DOCUMENT PASSAGE Block Start

Balkin’s modest proposal: notice and take-down

This is the next-to-last post of a multi-part series.

Jack Balkin concludes his social media regulation paper by taking a closer look at “intermediary liability” — i.e. the idea that social media platforms should be legally liable for unlawful content posted by end-users.

In brief, Professor Balkin’s position is that the government should start operating more like a social media Mob boss: it should offer complete intermediary immunity to social media companies in exchange for substantial concessions from them. (“Nice social media platform you got here; it would be a pity if anything happened to it.”) To the point, Prof Balkin states (p. 93) that the law “should use intermediary immunity as a lever to get social media companies to accept fiduciary obligations toward their users” and to get these firms “to invest in increasing the number of [content] moderators they employ as well as providing more due process for end users.” Alas, Prof Balkin does not bother to tell us what the “optimal” number of content moderators is or how much due process users should be entitled to when their posts are taken down. (Can you blame him? After all, Balkin is a “serious academic”, not a fussy bureaucrat, so he simply can’t be bothered with the niggling details of his call for social media regulation.)

DOCUMENT PASSAGE Block End

EXERCISE INSTRUCTIONS:
- 1) Answer these questions about the post on Balkin's proposal, one line each:
(a) Which post in the series is this one?
(b) What does Balkin's paper examine more closely in its conclusion?
(c) On which page of the paper does Balkin say the law should use intermediary immunity as a lever?
- 2) Print the part of the listing that runs from its first line through the line containing "straight away.", including both of those lines.

RECORDED INFORMATION Block Start

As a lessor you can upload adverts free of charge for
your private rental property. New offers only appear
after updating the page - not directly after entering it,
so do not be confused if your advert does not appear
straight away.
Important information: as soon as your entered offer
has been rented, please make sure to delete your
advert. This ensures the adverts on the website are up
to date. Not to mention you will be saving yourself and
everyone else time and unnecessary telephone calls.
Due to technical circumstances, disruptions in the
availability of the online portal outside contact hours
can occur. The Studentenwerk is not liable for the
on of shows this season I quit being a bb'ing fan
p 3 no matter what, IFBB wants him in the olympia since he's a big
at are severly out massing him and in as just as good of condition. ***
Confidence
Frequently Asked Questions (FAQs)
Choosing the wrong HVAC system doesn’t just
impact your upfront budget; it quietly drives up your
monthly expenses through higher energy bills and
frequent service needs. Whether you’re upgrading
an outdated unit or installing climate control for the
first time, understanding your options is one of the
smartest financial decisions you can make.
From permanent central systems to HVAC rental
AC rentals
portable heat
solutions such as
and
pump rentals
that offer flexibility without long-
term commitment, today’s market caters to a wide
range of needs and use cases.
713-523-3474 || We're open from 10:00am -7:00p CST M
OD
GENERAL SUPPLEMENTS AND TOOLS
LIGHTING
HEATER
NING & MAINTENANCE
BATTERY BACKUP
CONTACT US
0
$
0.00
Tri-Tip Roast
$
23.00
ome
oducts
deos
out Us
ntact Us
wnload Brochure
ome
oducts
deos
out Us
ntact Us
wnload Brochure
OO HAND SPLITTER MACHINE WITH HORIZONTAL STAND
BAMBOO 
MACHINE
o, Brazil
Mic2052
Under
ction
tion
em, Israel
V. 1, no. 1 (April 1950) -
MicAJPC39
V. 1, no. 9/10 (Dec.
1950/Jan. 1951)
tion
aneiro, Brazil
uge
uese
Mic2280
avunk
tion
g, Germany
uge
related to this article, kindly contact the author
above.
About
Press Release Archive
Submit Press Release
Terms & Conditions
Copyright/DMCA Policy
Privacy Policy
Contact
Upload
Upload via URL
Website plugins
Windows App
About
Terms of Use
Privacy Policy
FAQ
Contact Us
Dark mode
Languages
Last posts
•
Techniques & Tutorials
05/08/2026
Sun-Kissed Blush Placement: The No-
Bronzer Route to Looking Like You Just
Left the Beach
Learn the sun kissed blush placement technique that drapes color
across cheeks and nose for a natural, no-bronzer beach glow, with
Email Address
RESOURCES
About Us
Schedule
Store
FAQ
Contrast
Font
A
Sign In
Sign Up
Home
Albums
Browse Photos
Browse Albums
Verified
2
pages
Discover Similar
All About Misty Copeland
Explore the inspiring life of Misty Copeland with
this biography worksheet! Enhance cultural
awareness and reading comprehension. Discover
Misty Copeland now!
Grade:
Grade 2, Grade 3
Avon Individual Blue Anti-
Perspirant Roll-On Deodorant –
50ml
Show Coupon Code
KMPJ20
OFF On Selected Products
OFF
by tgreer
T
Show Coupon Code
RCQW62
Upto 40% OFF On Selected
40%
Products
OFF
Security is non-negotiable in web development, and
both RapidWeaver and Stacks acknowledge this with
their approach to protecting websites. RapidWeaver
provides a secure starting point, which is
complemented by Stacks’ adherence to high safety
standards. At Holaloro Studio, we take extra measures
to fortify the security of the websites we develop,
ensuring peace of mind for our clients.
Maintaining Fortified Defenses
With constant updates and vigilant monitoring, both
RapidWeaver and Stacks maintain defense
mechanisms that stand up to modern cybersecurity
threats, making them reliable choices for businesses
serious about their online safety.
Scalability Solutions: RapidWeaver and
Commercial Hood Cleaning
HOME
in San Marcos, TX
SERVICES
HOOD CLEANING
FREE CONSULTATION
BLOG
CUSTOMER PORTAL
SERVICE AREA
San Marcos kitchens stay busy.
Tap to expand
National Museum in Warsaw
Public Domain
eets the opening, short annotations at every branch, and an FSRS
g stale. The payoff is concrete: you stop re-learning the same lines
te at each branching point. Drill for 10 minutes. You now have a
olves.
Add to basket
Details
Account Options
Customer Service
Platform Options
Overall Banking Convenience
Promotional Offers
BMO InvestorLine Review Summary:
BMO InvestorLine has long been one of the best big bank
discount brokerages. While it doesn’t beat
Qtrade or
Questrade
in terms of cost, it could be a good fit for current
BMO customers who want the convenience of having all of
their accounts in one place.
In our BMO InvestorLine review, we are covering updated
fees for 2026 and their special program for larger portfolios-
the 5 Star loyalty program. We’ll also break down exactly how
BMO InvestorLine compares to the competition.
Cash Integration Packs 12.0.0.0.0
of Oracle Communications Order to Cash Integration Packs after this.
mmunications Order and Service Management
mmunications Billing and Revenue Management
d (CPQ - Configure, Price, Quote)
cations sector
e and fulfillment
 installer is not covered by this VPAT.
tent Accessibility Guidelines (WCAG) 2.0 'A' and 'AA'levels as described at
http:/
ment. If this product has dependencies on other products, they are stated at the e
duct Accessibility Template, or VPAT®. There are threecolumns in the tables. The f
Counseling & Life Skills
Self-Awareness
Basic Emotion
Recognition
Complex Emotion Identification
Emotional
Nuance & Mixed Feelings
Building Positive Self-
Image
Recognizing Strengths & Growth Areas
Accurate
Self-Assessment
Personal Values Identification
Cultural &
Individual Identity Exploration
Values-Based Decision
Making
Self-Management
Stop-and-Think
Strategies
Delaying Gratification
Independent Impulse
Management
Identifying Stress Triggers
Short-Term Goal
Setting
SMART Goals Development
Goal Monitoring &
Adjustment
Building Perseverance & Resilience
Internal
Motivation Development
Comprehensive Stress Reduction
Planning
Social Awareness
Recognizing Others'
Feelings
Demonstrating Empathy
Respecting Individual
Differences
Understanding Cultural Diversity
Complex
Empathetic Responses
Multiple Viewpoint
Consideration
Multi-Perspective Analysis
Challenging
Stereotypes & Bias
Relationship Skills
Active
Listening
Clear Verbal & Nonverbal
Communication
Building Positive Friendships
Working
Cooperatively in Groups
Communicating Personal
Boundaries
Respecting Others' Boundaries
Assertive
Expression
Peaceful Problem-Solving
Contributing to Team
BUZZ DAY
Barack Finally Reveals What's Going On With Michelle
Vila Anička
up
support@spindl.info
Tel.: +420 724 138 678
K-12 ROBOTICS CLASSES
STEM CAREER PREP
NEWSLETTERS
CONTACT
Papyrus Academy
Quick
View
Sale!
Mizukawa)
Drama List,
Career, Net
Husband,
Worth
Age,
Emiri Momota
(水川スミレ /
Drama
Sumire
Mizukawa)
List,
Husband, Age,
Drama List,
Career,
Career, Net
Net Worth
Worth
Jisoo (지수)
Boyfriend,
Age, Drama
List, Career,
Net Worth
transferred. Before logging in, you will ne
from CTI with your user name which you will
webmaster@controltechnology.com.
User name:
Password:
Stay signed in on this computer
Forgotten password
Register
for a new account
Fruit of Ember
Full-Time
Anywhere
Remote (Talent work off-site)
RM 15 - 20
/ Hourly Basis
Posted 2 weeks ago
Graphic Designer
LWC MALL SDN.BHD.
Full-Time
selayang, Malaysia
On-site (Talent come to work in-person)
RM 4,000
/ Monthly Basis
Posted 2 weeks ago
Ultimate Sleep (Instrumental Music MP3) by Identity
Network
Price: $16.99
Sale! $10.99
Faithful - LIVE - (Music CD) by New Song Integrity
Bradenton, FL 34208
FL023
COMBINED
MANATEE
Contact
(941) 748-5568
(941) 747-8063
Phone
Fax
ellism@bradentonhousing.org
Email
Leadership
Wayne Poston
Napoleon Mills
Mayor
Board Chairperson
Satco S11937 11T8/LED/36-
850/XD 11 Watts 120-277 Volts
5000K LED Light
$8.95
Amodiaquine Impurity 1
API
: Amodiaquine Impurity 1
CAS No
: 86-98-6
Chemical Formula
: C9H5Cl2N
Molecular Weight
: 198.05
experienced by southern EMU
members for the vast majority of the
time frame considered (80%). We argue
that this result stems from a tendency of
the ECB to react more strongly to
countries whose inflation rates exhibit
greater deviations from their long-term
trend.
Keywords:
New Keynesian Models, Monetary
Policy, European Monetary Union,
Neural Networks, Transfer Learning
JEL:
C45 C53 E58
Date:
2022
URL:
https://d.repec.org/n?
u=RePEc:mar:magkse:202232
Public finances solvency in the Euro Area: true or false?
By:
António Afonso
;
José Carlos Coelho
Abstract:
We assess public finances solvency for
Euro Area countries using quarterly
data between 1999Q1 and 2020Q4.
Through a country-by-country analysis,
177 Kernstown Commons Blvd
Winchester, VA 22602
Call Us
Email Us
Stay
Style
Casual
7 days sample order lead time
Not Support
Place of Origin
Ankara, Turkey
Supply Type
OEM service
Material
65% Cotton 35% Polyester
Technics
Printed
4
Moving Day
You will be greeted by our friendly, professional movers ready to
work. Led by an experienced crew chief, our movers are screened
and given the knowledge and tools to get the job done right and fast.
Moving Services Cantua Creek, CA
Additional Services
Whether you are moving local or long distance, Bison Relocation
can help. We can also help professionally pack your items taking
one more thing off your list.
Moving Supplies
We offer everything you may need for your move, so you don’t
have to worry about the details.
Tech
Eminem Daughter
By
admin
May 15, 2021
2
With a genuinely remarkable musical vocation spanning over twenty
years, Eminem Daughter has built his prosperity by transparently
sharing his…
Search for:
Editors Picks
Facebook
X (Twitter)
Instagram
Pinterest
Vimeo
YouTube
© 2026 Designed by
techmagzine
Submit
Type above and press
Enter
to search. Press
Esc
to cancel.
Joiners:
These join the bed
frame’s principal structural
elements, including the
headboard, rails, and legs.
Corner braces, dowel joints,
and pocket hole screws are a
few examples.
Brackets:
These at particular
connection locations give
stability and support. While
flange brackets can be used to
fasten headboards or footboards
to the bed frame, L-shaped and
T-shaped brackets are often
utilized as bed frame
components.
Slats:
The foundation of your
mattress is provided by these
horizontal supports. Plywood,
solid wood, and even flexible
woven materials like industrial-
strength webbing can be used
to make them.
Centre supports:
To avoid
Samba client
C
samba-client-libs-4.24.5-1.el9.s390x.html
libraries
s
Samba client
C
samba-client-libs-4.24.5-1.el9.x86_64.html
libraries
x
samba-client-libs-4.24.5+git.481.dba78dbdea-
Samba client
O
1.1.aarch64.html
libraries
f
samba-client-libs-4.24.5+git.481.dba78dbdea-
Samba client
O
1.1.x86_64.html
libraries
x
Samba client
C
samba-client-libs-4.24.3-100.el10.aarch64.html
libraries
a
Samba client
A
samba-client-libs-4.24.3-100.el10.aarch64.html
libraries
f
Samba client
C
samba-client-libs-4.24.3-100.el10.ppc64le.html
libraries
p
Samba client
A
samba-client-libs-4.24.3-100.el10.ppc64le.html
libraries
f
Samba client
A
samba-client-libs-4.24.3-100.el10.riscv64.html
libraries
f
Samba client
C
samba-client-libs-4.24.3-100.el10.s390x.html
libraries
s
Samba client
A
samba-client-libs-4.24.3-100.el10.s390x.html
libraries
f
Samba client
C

RECORDED INFORMATION Block End

TASK RESULTS:
- 1)
(a) It is the next-to-last post of the multi-part series.
(b) It examines "intermediary liability," the idea that social media platforms should be legally liable for unlawful content posted by end-users.
(c) Page 93.

- 2)
As a lessor you can upload adverts free of charge for
your private rental property. New offers only appear
after updating the page - not directly after entering it,
so do not be confused if your advert does not appear
straight away.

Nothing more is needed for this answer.